## Texto fuente
________________________________________

La primera novela de Mario Vargas Llosa es, también, la que asienta toda su literatura: aquí nace esa cartografía de las estructuras de poder que años después reconocerá la Academia Sueca y con la que el peruano ajusta cuentas con el Colegio Militar Leoncio Prado. Dos años pasó Vargas Llosa en aquel infierno de códigos militares, violencia gratuita y relaciones de poder y miedo entre esas castas formadas por los jefes, los perros y los esclavos.

“¿En qué momento se había jodido el Perú?”, se pregunta al comienzo del libro Santiago Zavala, “Zavalita”, alter ego nada disimulado de un Vargas Llosa que redobla la ambición para aplicar un microscopio narrativo y literario a la sociedad peruana bajo la dictadura de Manuel Arturo Odría. Otra vez el poder y otra vez la podredumbre moral y la represión política y social campando a sus anchas.

________________________________________

## Extractos de datos
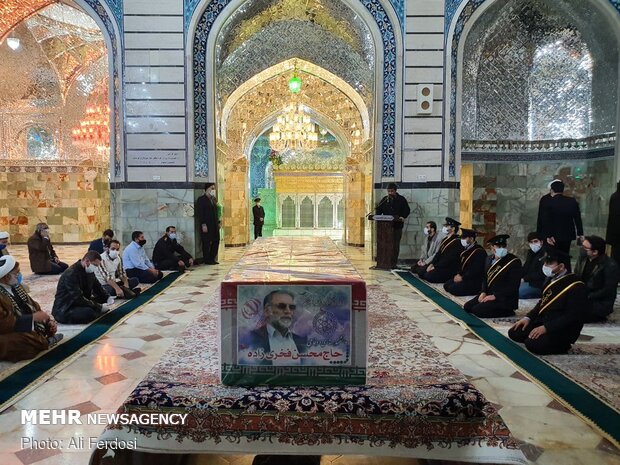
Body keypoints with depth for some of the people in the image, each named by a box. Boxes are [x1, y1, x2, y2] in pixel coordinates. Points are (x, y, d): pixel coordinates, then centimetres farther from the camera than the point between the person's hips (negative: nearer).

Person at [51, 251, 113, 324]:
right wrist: (99, 307, -27)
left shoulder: (89, 271, 3)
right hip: (64, 310, -9)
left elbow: (97, 287, 14)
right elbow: (78, 299, -29)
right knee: (90, 312, -34)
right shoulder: (71, 274, -24)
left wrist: (108, 297, -5)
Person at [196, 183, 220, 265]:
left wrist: (218, 222, 13)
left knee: (216, 241, 8)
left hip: (214, 225, 8)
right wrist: (203, 224, -18)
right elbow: (200, 213, -12)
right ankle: (207, 260, 8)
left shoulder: (213, 199, 17)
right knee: (206, 243, -1)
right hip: (206, 226, -7)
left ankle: (212, 258, 19)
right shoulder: (201, 199, -6)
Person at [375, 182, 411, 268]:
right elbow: (379, 209, 12)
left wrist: (403, 217, -16)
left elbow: (407, 210, 2)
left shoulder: (401, 199, 3)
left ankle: (394, 263, 6)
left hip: (397, 226, -2)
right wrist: (377, 215, -9)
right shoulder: (384, 199, 11)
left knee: (395, 245, 1)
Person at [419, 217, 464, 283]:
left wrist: (435, 267, -19)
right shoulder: (445, 239, 13)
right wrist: (432, 264, -2)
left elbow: (449, 259, -21)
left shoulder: (457, 242, -16)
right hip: (440, 265, 9)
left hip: (449, 270, -9)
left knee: (428, 276, -24)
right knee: (421, 272, -6)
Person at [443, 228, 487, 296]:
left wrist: (462, 278, -18)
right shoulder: (467, 249, 11)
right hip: (464, 277, 9)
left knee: (452, 289, -21)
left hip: (475, 282, -9)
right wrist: (459, 274, 1)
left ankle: (476, 291, -3)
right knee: (446, 285, -1)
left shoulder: (479, 251, -18)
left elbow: (476, 270, -24)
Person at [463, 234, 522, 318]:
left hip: (505, 299, -7)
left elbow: (513, 286, -18)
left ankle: (507, 311, -3)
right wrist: (483, 292, -2)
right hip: (489, 294, 8)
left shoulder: (514, 262, -13)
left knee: (477, 310, -22)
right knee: (467, 306, -3)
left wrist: (495, 296, -21)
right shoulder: (490, 260, 8)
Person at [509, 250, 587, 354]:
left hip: (563, 330, -8)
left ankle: (562, 344, -1)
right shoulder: (551, 280, 9)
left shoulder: (577, 287, -18)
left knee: (532, 344, -27)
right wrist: (528, 317, 4)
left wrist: (546, 328, -26)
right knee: (513, 333, -3)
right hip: (542, 321, 8)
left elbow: (571, 316, -22)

________________________________________

## Consigna
Transcribe del texto sobre las novelas de Vargas Llosa el pasaje que empieza en "La primera novela" y termina en "a sus anchas.".

## Respuesta esperada
La primera novela de Mario Vargas Llosa es, también, la que asienta toda su literatura: aquí nace esa cartografía de las estructuras de poder que años después reconocerá la Academia Sueca y con la que el peruano ajusta cuentas con el Colegio Militar Leoncio Prado. Dos años pasó Vargas Llosa en aquel infierno de códigos militares, violencia gratuita y relaciones de poder y miedo entre esas castas formadas por los jefes, los perros y los esclavos.

“¿En qué momento se había jodido el Perú?”, se pregunta al comienzo del libro Santiago Zavala, “Zavalita”, alter ego nada disimulado de un Vargas Llosa que redobla la ambición para aplicar un microscopio narrativo y literario a la sociedad peruana bajo la dictadura de Manuel Arturo Odría. Otra vez el poder y otra vez la podredumbre moral y la represión política y social campando a sus anchas.